Medo, angústia, ansiedade. O sofrimento mental no rastro do coronavírus

Grande parte das pessoas afetadas padece com ansiedade, angústia, depressão, transtorno do sono, pesadelos, insegurança e dificuldade para retomar a rotina anterior

Chegou o momento mais esperado desde o longínquo março, quando fui para o confinamento e trabalho remoto, devidamente catalogada no grupo de risco da pandemia. O momento esperado era o da volta ao trabalho presencial, ao retorno gradual à normalidade. Só que ao receber a chamada pelo WhatsApp, invés de alívio e comemoração, o que me sobreveio foi pânico, coração acelerado, tremor, suor frio, insegurança, choro.

Esse medo imenso e paralisante tem acometido pessoas que se recolheram em casa, em trabalho remoto, durante mais de seis meses. E cito essa minha experiência pessoal apenas como mote para entrar no tema da Covid-19 e a saúde mental, que é a pauta do momento.

Conversei com as psicólogas Flávia Caroline Figel, da divisão de Saúde Mental da Secretaria Estadual da Saúde, e Jeanine Rolim Meier, coordenadora do serviço de Teleatendimento Psicológico do governo do Paraná.  Elas me falam da complexidade desta realidade.

“Medo de adoecer, de perder pessoas queridas, sentimento de impotência diante do perigo, o desemprego, a queda na renda, famílias falidas e endividadas. Essa multiplicidade de fatores estressantes e o número imenso de pessoas atingidas por eles fazem deste momento uma experiência até então inédita na história”, diz Jeanine.

Grande parte das pessoas afetadas, observa Flávia Figel, padece do que se define como sofrimento mental. Ansiedade, angústia, depressão, transtorno do sono, pesadelos, insegurança e dificuldade para retomar a rotina anterior. “Esse quadro não é necessariamente patológico e na maior parte da população provavelmente não se tornará. Mas quando os sintomas são muito frequentes ou intensos, e quando se tornam paralisantes, requerem maior atenção, precisam de uma avaliação profissional. O sofrimento mental requer prevenção, acolhimento, cuidado. A doença mental exige atendimento especializado”, ela explica.

O sistema de saúde pública está em alerta. No Paraná, a Secretaria da Saúde, via suas regionais, reforçou o apoio aos municípios com ações como capacitação e melhoria no fluxo de atendimento. “O que se busca é capacitar mais profissionais nessa temática para que nos municípios, próximo de onde moram, as pessoas sejam acolhidas e tenham direcionamento adequado para tratamento”, explica Flávia. Muitos municípios criaram seus próprios serviços de teleatendimento para ampliar o suporte à demanda.

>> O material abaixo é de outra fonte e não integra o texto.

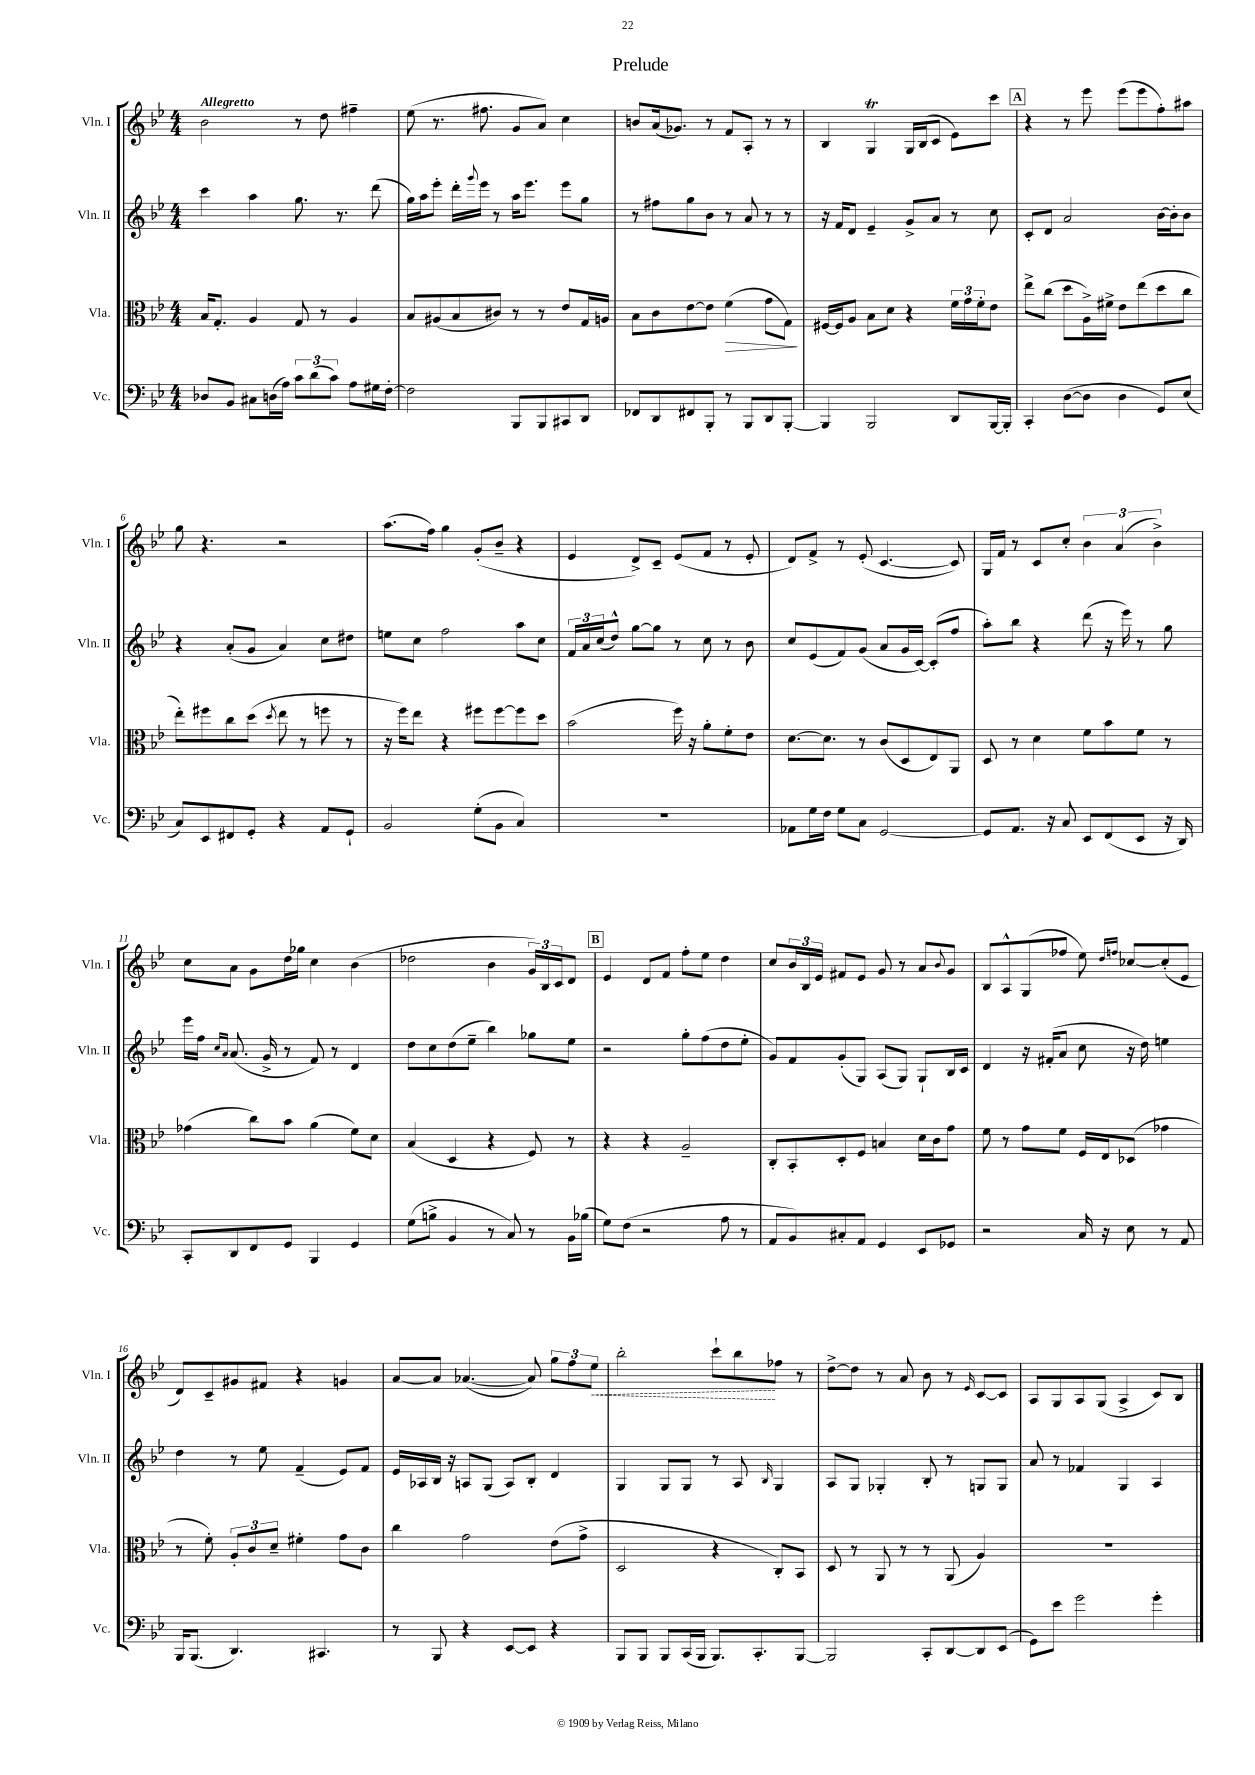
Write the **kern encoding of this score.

**kern	**kern	**dynam	**kern	**kern	**dynam
*part4	*part3	*part3	*part2	*part1	*part1
*staff4	*staff3	*staff3	*staff2	*staff1	*staff1
*I"Vc.	*I"Vla.	*	*I"Vln. II	*I"Vln. I	*
*I'Vc.	*I'Vla.	*	*I'Vln. II	*I'Vln. I	*
*clefF4	*clefC3	*	*clefG2	*clefG2	*
*k[b-e-]	*k[b-e-]	*	*k[b-e-]	*k[b-e-]	*
*M4/4	*M4/4	*	*M4/4	*M4/4	*
=1	=1	=1	=1	=1	=1
!	!	!	!	!LO:TX:a:B:t=Allegretto	!
8D-X/L	16B-/KL	.	4ccc\	2b-\	.
.	8.G'/J	.	.	.	.
8BB-/J	.	.	.	.	.
8C#X\L	4A/	.	4aa\	.	.
(16Dn\L	.	.	.	.	.
16A\JJ)	.	.	.	.	.
12c\L	8G/	.	8.gg\	8r	.
(12d\	.	.	.	.	.
.	8r	.	.	8dd\	.
12c\J)	.	.	.	.	.
.	.	.	8.r	.	.
8A\L	4A/	.	.	4ff#X~\	.
16G#X\L	.	.	(8ddd\	.	.
[16F'\JJ	.	.	.	.	.
=2	=2	=2	=2	=2	=2
2F\]	8B-/L	.	16gg\LL)	(8ee-\	.
.	.	.	16aa\J	.	.
.	(8A#X/	.	8eee-'\J	8.r	.
.	8B-/	.	16ddd'\LL	.	.
.	.	.	8qqggg/	.	.
.	.	.	16eee-\JJ	8.ff#X\	.
.	8c#X/J)	.	8r	.	.
8BBB-/L	8r	.	16aa\KL	8g/L	.
.	.	.	8.eee-\J	.	.
8BBB-/	8r	.	.	8a/J)	.
8CC#X/	8e-/L	.	8eee-\L	4cc\	.
8DD/J	16G/L	.	8gg\J	.	.
.	16An/JJ	.	.	.	.
=3	=3	=3	=3	=3	=3
8FF-X/L	8B-\L	.	8r	8bn/L	.
8DD/	8c\	.	8ff#X\L	(16a/k	.
.	.	.	.	8.g-X/J)	.
8FF#X/	[8e-\	.	8gg\	.	.
8BBB-'/J	8e-\J]	.	8b-\J	8r	.
!	!	!LO:HP:b	!	!	!
8r	(4f\	>	8r	8f/L	.
8BBB-/L	.	.	8a/	8A'/J	.
8DD/	8g\L	.	8r	8r	.
[8BBB-'/J	8G\J)	.	8r	8r	.
.	.	]	.	.	.
=4	=4	=4	=4	=4	=4
4BBB-/]	[16F#X/LL	.	16r	4B-/	.
.	16F#/J]	.	16f/KL	.	.
.	8A/J	.	8d/J	.	.
2BBB-/	8B-\L	.	4e-~/	4GT/	.
.	8d\J	.	.	.	.
.	4r	.	8g^/L	16G/LL	.
.	.	.	.	(16B-/J	.
.	.	.	8a/J	8c/J	.
8DD/L	24f\LL	.	8r	8e-\L)	.
.	24g\	.	.	.	.
.	24f'\J	.	.	.	.
[16BBB-/L	8e-\J	.	8cc\	8ccc\J	.
16BBB-'/JJ]	.	.	.	.	.
!!LO:REH:place=s1:t=A
=5	=5	=5	=5	=5	=5
4CC'/	8ee-^\L	.	8c'/L	4r	.
.	(8cc\J	.	8d/J	.	.
([8D\L	8dd\L	.	2a/	8r	.
8D\J]	16A^\L)	.	.	8eee-\	.
.	16f#X^\JJ	.	.	.	.
4D\	8e-\L	.	.	(8eee-\L	.
.	(8ee-\	.	.	8eee-\	.
8GG/L)	8dd\	.	[16b-\LL	8ff'\)	.
.	.	.	16b-'\J]	.	.
(8E-/J	8cc\J	.	8b-\J	8aa#X\J	.
!!LO:LB:g=z
=6	=6	=6	=6	=6	=6
8C/L)	8ee-'\L)	.	4r	8gg\	.
8EE-/	8ff#X\	.	.	4.r	.
8FF#X/	8cc\	.	(8a'/L	.	.
8GG'/J	(8dd\J	.	8g/J	.	.
.	8qdd/	.	.	.	.
4r	8ee-\	.	4a/)	2r	.
.	8r	.	.	.	.
8AA/L	8ffn\	.	8cc\L	.	.
8GG`/J	8r	.	8dd#X\J	.	.
=7	=7	=7	=7	=7	=7
2BB-/	16r	.	8een\L	(8.aa\L	.
.	16ff\KL)	.	.	.	.
.	8ee-\J	.	8cc\J	.	.
.	.	.	.	16ff\Jk)	.
.	4r	.	2ff\	4gg\	.
(8G'\L	8ff#X\L	.	.	(8g'/L	.
8BB-\J	[8ff#\	.	.	8b-~/J	.
4C/)	8ff#\]	.	8aa\L	4r	.
.	8dd\J	.	8cc\J	.	.
=8	=8	=8	=8	=8	=8
1r	(2b-\	.	24f/LL	4e-/	.
.	.	.	24a/	.	.
.	.	.	(24cc/J	.	.
.	.	.	8dd^^/J)	.	.
.	.	.	[8gg\L	8d^/L)	.
.	.	.	8gg\J]	8c~/J	.
.	16ff\)	.	8r	(8e-/L	.
.	16r	.	.	.	.
.	8a'\L	.	8cc\	8f/J	.
.	8f'\	.	8r	8r	.
.	8e-\J	.	8b-\	8e-'/	.
=9	=9	=9	=9	=9	=9
8AA-X\L	[8.d\L	.	8cc/L	8d/L)	.
16G\L	.	.	(8e-/	8f^/J	.
16F\JJ	8.d\J]	.	.	.	.
8G\L	.	.	8f/)	8r	.
8C\J	8r	.	(8g/J	(8e-'/	.
[2GG/	(8c/L	.	8a/L	[4.c/	.
.	8D/	.	16g/L	.	.
.	.	.	[16c/JJ)	.	.
.	8E-/)	.	(8c'/L]	.	.
.	8AA/J	.	8ff/J	8c/])	.
=10	=10	=10	=10	=10	=10
8GG/L]	8D/	.	8aa'\L)	16G/LL	.
.	.	.	.	16f/JJ	.
8.AA/J	8r	.	8bb-\J	8r	.
.	4d\	.	4r	8c/L	.
16r	.	.	.	.	.
8C/	.	.	.	8cc'/J	.
8EE-/L	8f\L	.	(8ddd\	6b-\	.
(8FF/	8b-\	.	16r	.	.
.	.	.	.	(6a/	.
.	.	.	16eee-\)	.	.
8EE-/J	8f\J	.	8r	.	.
.	.	.	.	6b-^\)	.
16r	8r	.	8gg\	.	.
16DD/)	.	.	.	.	.
!!LO:LB:g=z
=11	=11	=11	=11	=11	=11
8CC'/L	(4g-X\	.	16eee-\LL	8cc\L	.
.	.	.	16ff\JJ	.	.
.	.	.	16qqcc/LL	.	.
.	.	.	16qqa/JJ	.	.
8DD/	.	.	(8.a/	8a\J	.
8FF/	8cc\L)	.	.	8g\L	.
.	.	.	16g^/	.	.
8GG/J	8b-\J	.	8r	16dd\L	.
.	.	.	.	16gg-X\JJ	.
4BBB-/	(4a\	.	8f/)	4cc\	.
.	.	.	8r	.	.
4GG/	8f\L)	.	4d/	(4b-\	.
.	8d\J	.	.	.	.
=12	=12	=12	=12	=12	=12
(8G\L	(4B-/	.	8dd\L	2dd-X\	.
8Bn^\J	.	.	8cc\	.	.
4BB-/	4D/	.	(8dd\	.	.
.	.	.	8ee-~\J	.	.
8r	4r	.	4bb-\)	4b-\	.
8C/)	.	.	.	.	.
8r	8F/)	.	8gg-X\L	24g/LL)	.
.	.	.	.	24B-/	.
.	.	.	.	24c/J	.
16BB-\LL	8r	.	8ee-\J	8d/J	.
(16B-X\JJ	.	.	.	.	.
!!LO:REH:place=s1:t=B
=13	=13	=13	=13	=13	=13
8G\L)	4r	.	2r	4e-/	.
(8F\J	.	.	.	.	.
2r	4r	.	.	8d/L	.
.	.	.	.	8f/J	.
.	2A~/	.	8gg'\L	8ff'\L	.
.	.	.	(8ff\	8ee-\J	.
8A\	.	.	8dd\	4dd\	.
8r	.	.	8ee-'\J	.	.
=14	=14	=14	=14	=14	=14
8AA/L	8C'/L	.	8g/L)	8cc/L	.
8BB-/)	8BB-'/	.	8f/	24b-/L	.
.	.	.	.	24B-/	.
.	.	.	.	24e-/JJ	.
8C#X'/	8D'/	.	(8g'/	8f#X/L	.
8AA/J	8F/J	.	8G/J)	8e-/J	.
4GG/	4Bn/	.	(8A/L	8g/	.
.	.	.	8G/J)	8r	.
8EE-/L	16d\LL	.	8G`/L	8a/L	.
.	16c\J	.	.	.	.
.	.	.	.	8qqb-/	.
8GG-X/J	8g\J	.	16B-/L	8g/J	.
.	.	.	16c/JJ	.	.
=15	=15	=15	=15	=15	=15
2r	8f\	.	4d/	8B-/L	.
.	8r	.	.	8A^^/	.
.	8g\L	.	16r	(8G/	.
.	.	.	(16f#X'/KL	.	.
.	8f\J	.	8a/J	8ff-X/J	.
16C/	16F/LL	.	8cc\	8ee-\)	.
16r	16E-/J	.	.	.	.
.	.	.	.	16qqdd/LL	.
.	.	.	.	16qqffn/JJ	.
8E-\	(8D-X/J	.	16r	[8cc-X/L	.
.	.	.	16dd\)	.	.
8r	4g-X\	.	4een\	(8cc-'/]	.
8AA/	.	.	.	8e-/J	.
!!LO:LB:g=z
=16	=16	=16	=16	=16	=16
16BBB-/KL	8r	.	4dd\	8d/L)	.
(8.BBB-/J	.	.	.	.	.
.	8f'\)	.	.	8c~/	.
4.DD/)	12A'/L	.	8r	8g#X/	.
.	12c/	.	.	.	.
.	.	.	8ee-\	8f#X/J	.
.	12d~/J	.	.	.	.
.	4f#X'\	.	(4f~/	4r	.
4.CC#X/	.	.	.	.	.
.	8g\L	.	8e-/L)	4gn/	.
.	8c\J	.	8f/J	.	.
=17	=17	=17	=17	=17	=17
8r	4cc\	.	16e-/LL	[8a/L	.
.	.	.	16A-X/	.	.
8BBB-/	.	.	16B-/JJ	8a/J]	.
.	.	.	16r	.	.
4r	2g\	.	8An/L	([4.a-X/	.
.	.	.	(8G/J	.	.
[8EE-/L	.	.	8A/L)	.	.
8EE-/J]	.	.	8B-'/J	8a-/])	.
4r	(8e-\L	.	4d/	12gg\L	.
.	.	.	.	12ff\	.
.	8g^\J	.	.	.	.
!	!	!	!	!	!LO:HP:b
.	.	.	.	12ee-\J	<
=18	=18	=18	=18	=18	=18
8BBB-/L	2D/	.	4G/	2bb-'\	.
8BBB-/J	.	.	.	.	.
8BBB-/L	.	.	8G/L	.	.
(16CC/L	.	.	8G/J	.	.
16BBB-/JJ	.	.	.	.	.
8.BBB-/L)	4r	.	8r	8ccc`\L	.
.	.	.	8A/	8bb-\	.
8.CC'/	.	.	.	.	.
.	.	.	16qqB-/	.	.
.	8C'/L)	.	4G/	8ff-X\J	[
[8BBB-/J	8BB-/J	.	.	8r	.
=19	=19	=19	=19	=19	=19
2BBB-/]	8D/	.	8A/L	[8dd^\L	.
.	8r	.	8G/J	8dd\J]	.
.	8AA/	.	4G-X'/	8r	.
.	8r	.	.	8a/	.
8CC'/L	8r	.	8B-'/	8b-\	.
[8DD/	(8AA/	.	8r	8r	.
.	.	.	.	16qqe-/	.
8DD/]	4A/)	.	8Gn/L	[8c/L	.
(8EE-/J	.	.	8G/J	8c/J]	.
=20	=20	=20	=20	=20	=20
8GG\L)	1r	.	8a/	8A/L	.
8e-\J	.	.	8r	8G/	.
2g\	.	.	4f-X/	8A/	.
.	.	.	.	(8G/J	.
.	.	.	4G/	4A^/	.
4g'\	.	.	4A/	8c/L)	.
.	.	.	.	8B-/J	.
==	==	==	==	==	==
*-	*-	*-	*-	*-	*-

Recentemente, o Paraná formalizou junto ao Ministério da Saúde solicitação de apoio para melhor aproveitamento de unidades hospitalares do Estado na área de psiquiatria, reforço nas equipes multiprofissionais e contratação de médicos especializados nos municípios.

Nos últimos dias, enquanto no Brasil os números de casos e mortes indicam uma fase de desaceleração da pandemia, na Europa se confirma uma segunda onda, talvez ainda mais letal, a atingir pessoas, sistemas de saúde e governos já fatigados.

Não é possível ainda mensurar em quanto tempo esse processo coletivo deverá retroceder para um equilíbrio mínimo que se tinha antes da pandemia. O atendimento psicoterapêutico, lembra Jeanine, é ainda inacessível para uma grande parte da população, a mais pobre e vulnerável.

O que se evidencia, segundo a psicóloga, é que esse momento deu uma sacudida no que se refere à saúde mental, sobre como se cuidar e como o poder público deve se preocupar. “Mais que nunca, é preciso voltar os olhos à saúde integral”, afirma.

O relacionamento social – família, amigos, vizinhança – se constitui em suporte poderoso. A pessoa precisa estar ancorada, se sentir abrigada, confortada. Jeanine Rolim Meier fala da validação dos sentimentos: se permitir o medo, o choro, o pessimismo. “Muitas vezes escondemos a vulnerabilidade por um julgamento equivocado de fraqueza. Não é. É coerente sentir medo. Faz sentido estar triste. Acolher-se a si mesmo e aos seus sentimentos trará paz interior.”